What about a system that is independent of the accounting system?
Say every purchase gives a tick - and after 10 ticks you get a free purchase?

An example could be a car wash - every wash is recorded (no numbers, pricing, revenue) and on the 10th, a free wash is issues?
 
What about a system that is independent of the accounting system?
Say every purchase gives a tick - and after 10 ticks you get a free purchase?

An example could be a car wash - every wash is recorded (no numbers, pricing, revenue) and on the 10th, a free wash is issues?

this is going to become an accounting lecture if i explain that :P But according to IAS 18 - Revenue, you will learn nothing is really free :) it would work in a similar fashion in the end. But as said above, if the shop is small enough that it doesn't have to use IFRS accounting, it might get away with it :)
 
Here is the sad, sad tale of a good loyalty system gone bad: back in the golden times Seattle Coffee Co gave you a card to record 12 (qualifying) drinks purchases against, which already set you up for better than the miserly and frankly craptastsic 5% so many places love to offer. Thing is, if you wanted to, you could buy 12 of the cheapest, say, coffees on the menu and for your 13th could go NUTS and get the biggest baddest-ass coffee there. Which, subjectively, felt utterly like it was made of win.

Thing is, it takes a special kind of nutbar to go to those kind of lengths so, from the company POV, I'll bet that the number of people doing that was trivial ..but you COULD! And you could get a fizz from the idea of (you think) scamming them for that big coffee on #13 (conveniently forgetting just how much you'd already laid out to get to this point) and, net result, you had these great associations with the shop ...JUST what they want from you, the paying public.

Then, in a stroke of sheer, unadulterated GENIUS they pulled the system and put in, oh look, a five fscking percent off system that, and this is where it really got great, YOU HAD TO DEPOSIT YOUR OWN MONEY INTO FIRST! I was ..less.. than thrilled :mad: and, it seems, I wasn't alone.

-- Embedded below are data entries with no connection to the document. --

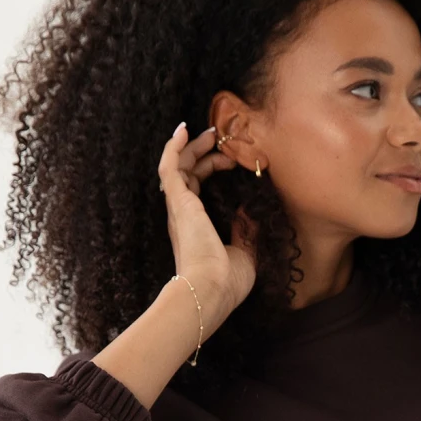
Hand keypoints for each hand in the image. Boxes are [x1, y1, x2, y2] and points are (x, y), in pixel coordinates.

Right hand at [157, 122, 258, 318]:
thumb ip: (246, 232)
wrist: (209, 290)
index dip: (210, 171)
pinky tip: (183, 130)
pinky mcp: (178, 201)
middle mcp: (183, 216)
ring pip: (179, 167)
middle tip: (220, 139)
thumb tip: (251, 211)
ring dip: (193, 147)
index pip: (198, 191)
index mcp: (196, 228)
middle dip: (203, 153)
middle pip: (188, 174)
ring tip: (210, 132)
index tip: (230, 161)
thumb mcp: (245, 254)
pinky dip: (174, 147)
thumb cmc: (225, 282)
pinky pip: (170, 167)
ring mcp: (179, 208)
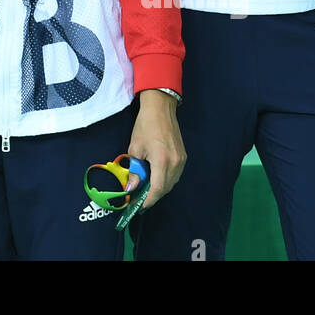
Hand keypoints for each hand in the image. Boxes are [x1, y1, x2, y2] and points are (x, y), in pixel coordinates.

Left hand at [127, 90, 185, 210]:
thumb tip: (131, 188)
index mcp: (162, 161)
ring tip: (145, 189)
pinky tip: (155, 178)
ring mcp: (182, 160)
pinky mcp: (183, 156)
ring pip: (171, 183)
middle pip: (165, 188)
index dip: (148, 200)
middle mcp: (175, 163)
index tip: (138, 206)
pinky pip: (175, 175)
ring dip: (159, 188)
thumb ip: (134, 171)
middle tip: (139, 199)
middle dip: (152, 196)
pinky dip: (165, 180)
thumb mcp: (135, 148)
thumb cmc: (145, 125)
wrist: (160, 108)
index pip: (157, 189)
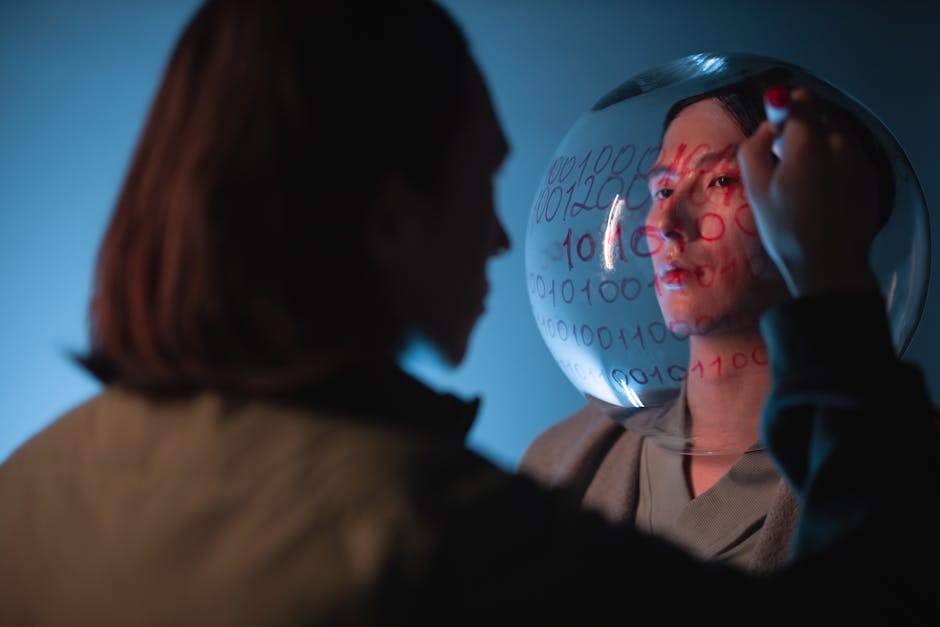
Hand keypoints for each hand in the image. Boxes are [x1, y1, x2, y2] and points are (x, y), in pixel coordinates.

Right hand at [737, 88, 881, 296]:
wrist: (829, 265)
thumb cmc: (787, 229)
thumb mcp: (755, 189)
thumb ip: (754, 147)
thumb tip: (768, 129)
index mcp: (808, 142)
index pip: (800, 100)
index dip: (784, 109)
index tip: (775, 131)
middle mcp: (839, 143)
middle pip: (817, 121)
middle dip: (799, 135)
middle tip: (784, 169)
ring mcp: (859, 160)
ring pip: (833, 140)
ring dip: (817, 152)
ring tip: (804, 188)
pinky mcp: (869, 177)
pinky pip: (847, 160)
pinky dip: (833, 168)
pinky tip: (822, 198)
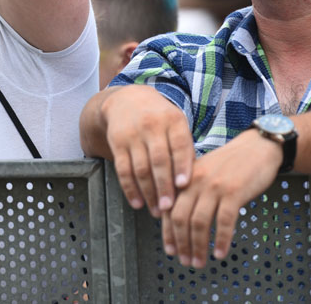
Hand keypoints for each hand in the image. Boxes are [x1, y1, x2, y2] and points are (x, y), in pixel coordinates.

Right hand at [101, 85, 194, 216]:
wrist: (127, 100)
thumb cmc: (160, 118)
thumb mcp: (176, 124)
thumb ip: (185, 149)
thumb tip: (193, 184)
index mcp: (173, 120)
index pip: (179, 145)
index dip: (181, 166)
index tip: (184, 186)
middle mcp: (152, 126)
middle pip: (158, 160)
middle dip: (164, 186)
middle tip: (169, 208)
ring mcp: (133, 134)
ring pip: (140, 168)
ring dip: (148, 192)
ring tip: (156, 211)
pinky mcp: (117, 142)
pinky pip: (123, 169)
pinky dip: (130, 188)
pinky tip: (137, 202)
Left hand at [162, 129, 282, 267]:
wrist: (256, 147)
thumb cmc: (230, 163)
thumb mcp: (203, 173)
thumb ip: (190, 192)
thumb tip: (178, 220)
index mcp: (184, 178)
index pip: (169, 209)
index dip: (168, 233)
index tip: (170, 250)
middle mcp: (195, 182)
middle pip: (180, 218)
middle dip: (180, 243)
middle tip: (185, 261)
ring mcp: (214, 187)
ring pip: (199, 222)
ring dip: (198, 246)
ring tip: (200, 262)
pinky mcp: (233, 192)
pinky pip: (224, 221)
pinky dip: (220, 240)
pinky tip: (220, 253)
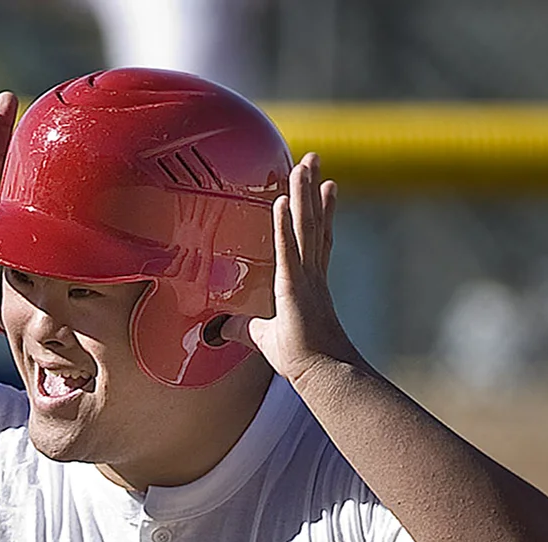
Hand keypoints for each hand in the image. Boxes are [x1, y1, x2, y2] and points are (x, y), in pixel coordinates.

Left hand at [238, 154, 358, 384]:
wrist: (324, 375)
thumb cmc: (303, 361)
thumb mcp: (265, 339)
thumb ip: (244, 329)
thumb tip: (221, 329)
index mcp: (310, 285)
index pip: (316, 241)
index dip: (321, 213)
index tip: (326, 187)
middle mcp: (312, 276)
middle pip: (313, 223)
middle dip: (312, 189)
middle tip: (313, 160)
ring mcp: (306, 279)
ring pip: (305, 227)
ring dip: (302, 194)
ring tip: (303, 164)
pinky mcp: (295, 289)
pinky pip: (288, 250)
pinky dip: (284, 225)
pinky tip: (282, 199)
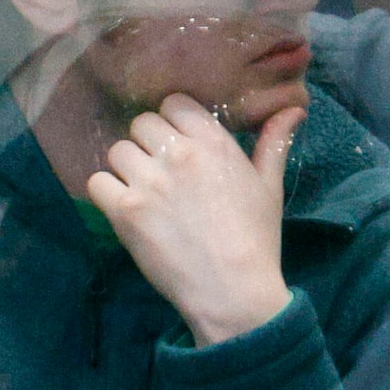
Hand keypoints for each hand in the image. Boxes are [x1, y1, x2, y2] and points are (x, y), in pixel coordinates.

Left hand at [84, 94, 298, 347]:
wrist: (231, 286)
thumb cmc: (255, 238)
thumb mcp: (269, 185)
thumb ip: (273, 143)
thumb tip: (293, 109)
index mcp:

And this was all in the name of the difference between a nominal 8.3% and 5% ..for THREE LOUSY PERCENT they utterly fvcked all that loyalty and goodwill they had earned. Bottom-line: think it through and don't shaft your clientele.
 
Erk.

That's a pretty crappy loyalty program right there!
 
Looking back I used to spend a LOT of time in Hyde Park Seattle Coffee, it was my go-to place to get away from people (yes, in public I know) 'cos they used to do soothing tunes and you could sit 'n sip 'n browse something or other and just tune out the masses. And now I just don't anymore - go figure.
 
Careful for the accounting though :) you won't be able to recognise the revenue that you have given as loyalty points. i.e sell something for R100 and its 5% loyalty
Dr Bank 100
Cr Revenue 95
Cr Revenue received in advance 5

then when they spend the loyalty points you debit the revenue received in advance :) Just something to think about. if it was a small shop, with basic accounting systems, it can complicate things a bit.

Actually you cannot do it like that else your turning the loyalty programming into actually cash system. I've investigated loyalty systems over the last year as I'm implementing one for the wife.

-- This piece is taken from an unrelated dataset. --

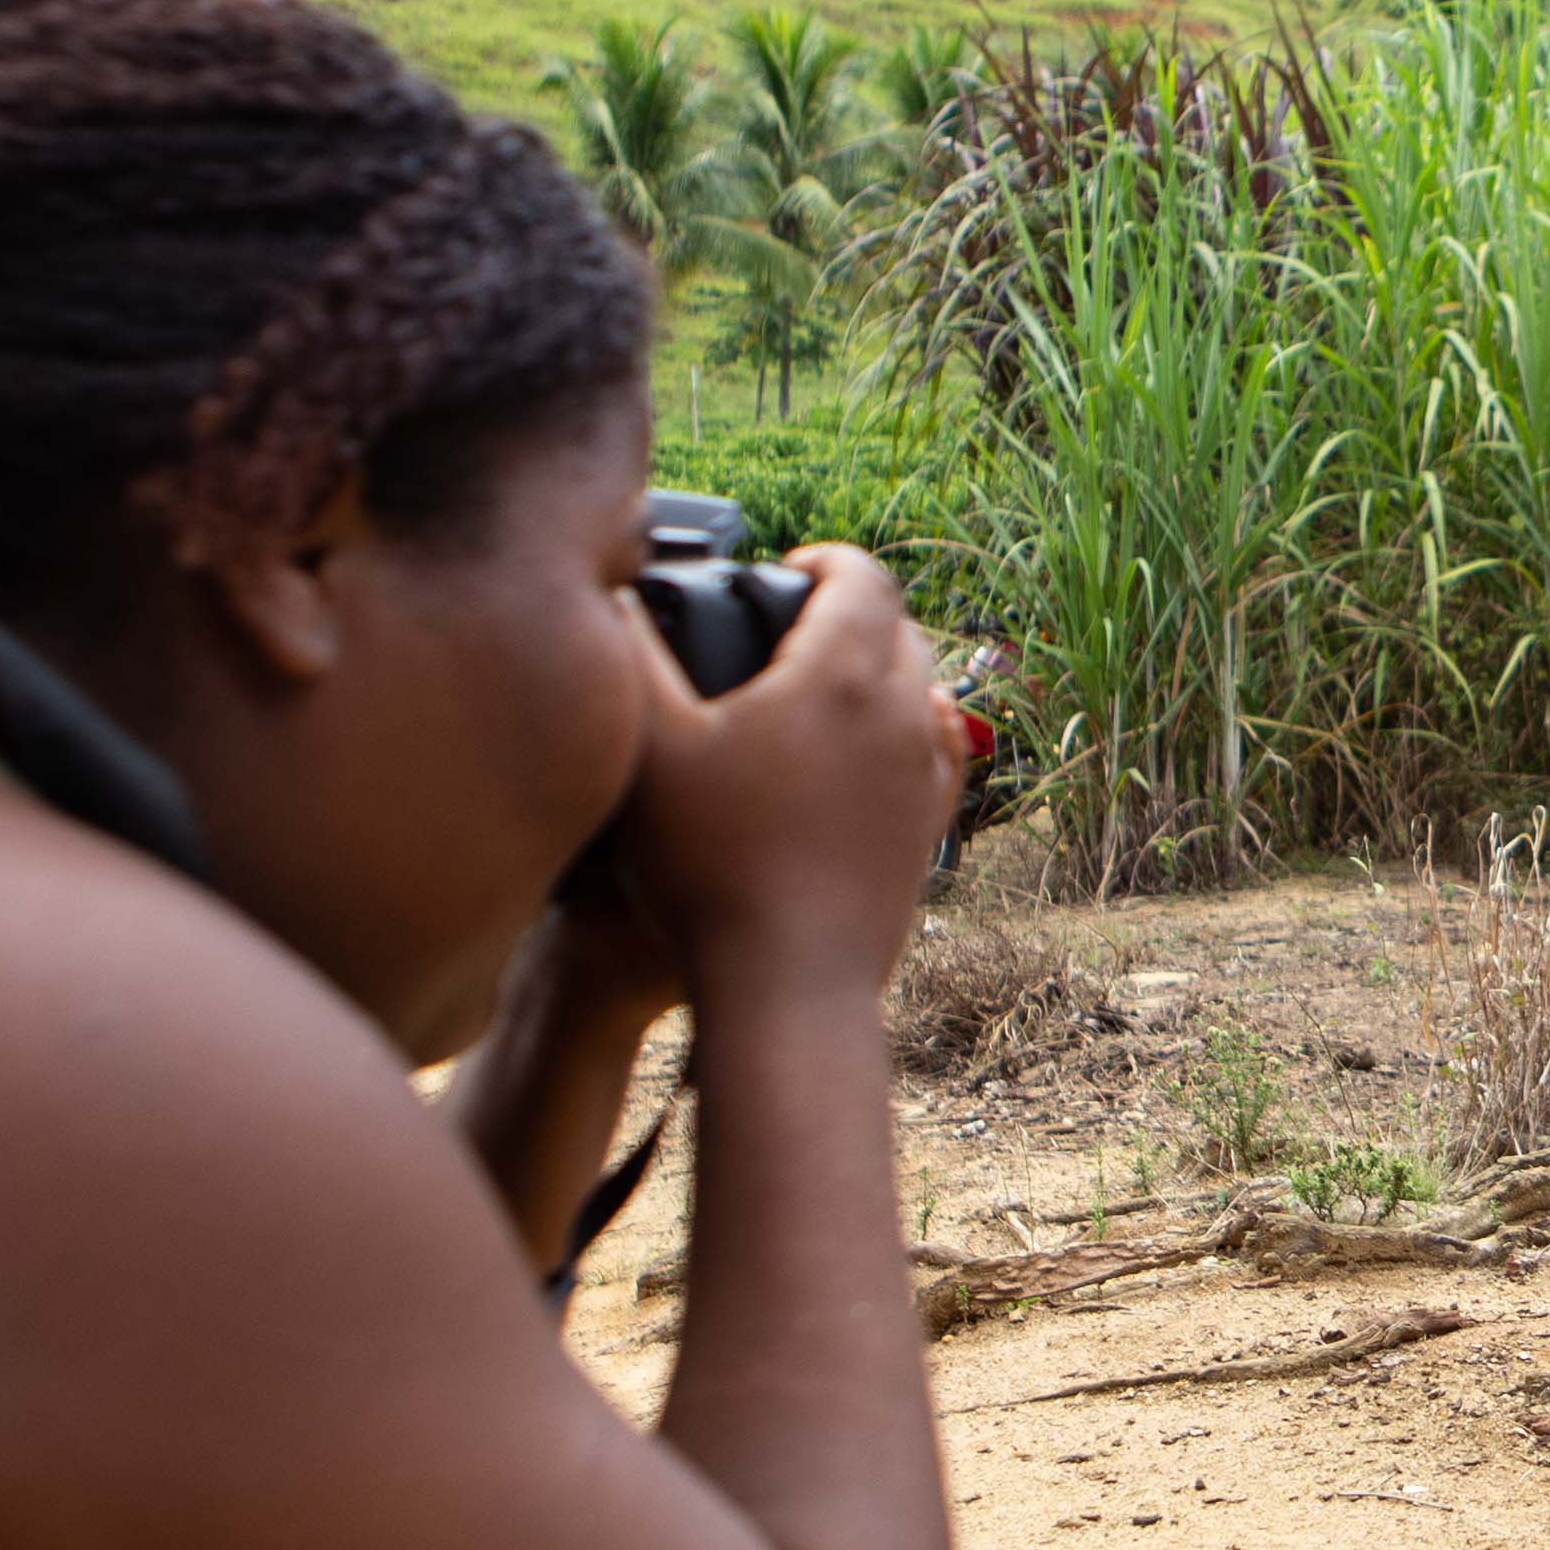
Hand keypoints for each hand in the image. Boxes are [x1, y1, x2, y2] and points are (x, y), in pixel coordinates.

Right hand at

You need to write off the accumulated rewards instead when they get used.
 
Actually you cannot do it like that else your turning the loyalty programming into actually cash system. I've investigated loyalty systems over the last year as I'm implementing one for the wife.

You need to write off the accumulated rewards instead when they get used.
No the journal 4cer posted is correct. I'd use Deferred Income, but thats a personal preference.

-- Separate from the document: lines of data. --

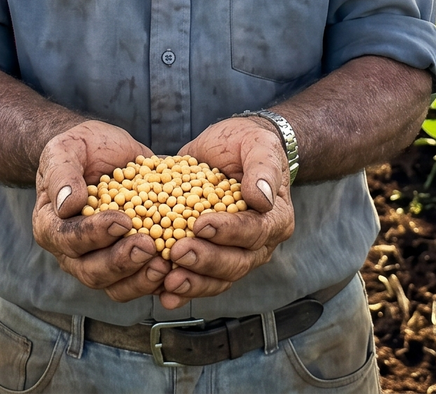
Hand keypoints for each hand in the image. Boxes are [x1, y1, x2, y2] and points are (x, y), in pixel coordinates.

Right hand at [32, 121, 170, 301]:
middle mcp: (73, 252)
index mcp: (52, 225)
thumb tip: (68, 204)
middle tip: (148, 246)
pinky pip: (141, 282)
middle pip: (92, 271)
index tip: (121, 221)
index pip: (68, 239)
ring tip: (165, 264)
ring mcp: (101, 261)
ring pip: (116, 286)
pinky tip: (179, 270)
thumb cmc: (81, 149)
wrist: (106, 152)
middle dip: (121, 262)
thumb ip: (62, 173)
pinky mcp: (130, 263)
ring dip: (141, 279)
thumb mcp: (65, 149)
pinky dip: (160, 281)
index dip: (94, 234)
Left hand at [163, 117, 294, 308]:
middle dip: (206, 260)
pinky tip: (162, 292)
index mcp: (274, 219)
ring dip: (193, 282)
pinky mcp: (210, 256)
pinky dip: (181, 289)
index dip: (229, 232)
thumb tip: (261, 197)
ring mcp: (233, 254)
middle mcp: (257, 244)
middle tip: (178, 253)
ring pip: (218, 279)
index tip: (202, 224)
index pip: (255, 231)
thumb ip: (264, 169)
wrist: (230, 147)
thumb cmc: (247, 144)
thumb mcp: (259, 144)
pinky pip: (199, 280)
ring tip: (168, 281)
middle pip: (236, 262)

Thats the journal at sales time. You're probably thinking of the journal when the points get redeemed:

dr Deferred income Rxxx
cr Revenue/Deferred income amortized Rxxx

With Rxxx being: (Total points redeemed)/(Total points expected to be redeemed) * Deferred Income - what was amortized in prior periods.

The 5% calc 4cer did isn't exactly what the standard prescribes, but its close enough for the purposes of this thread I think.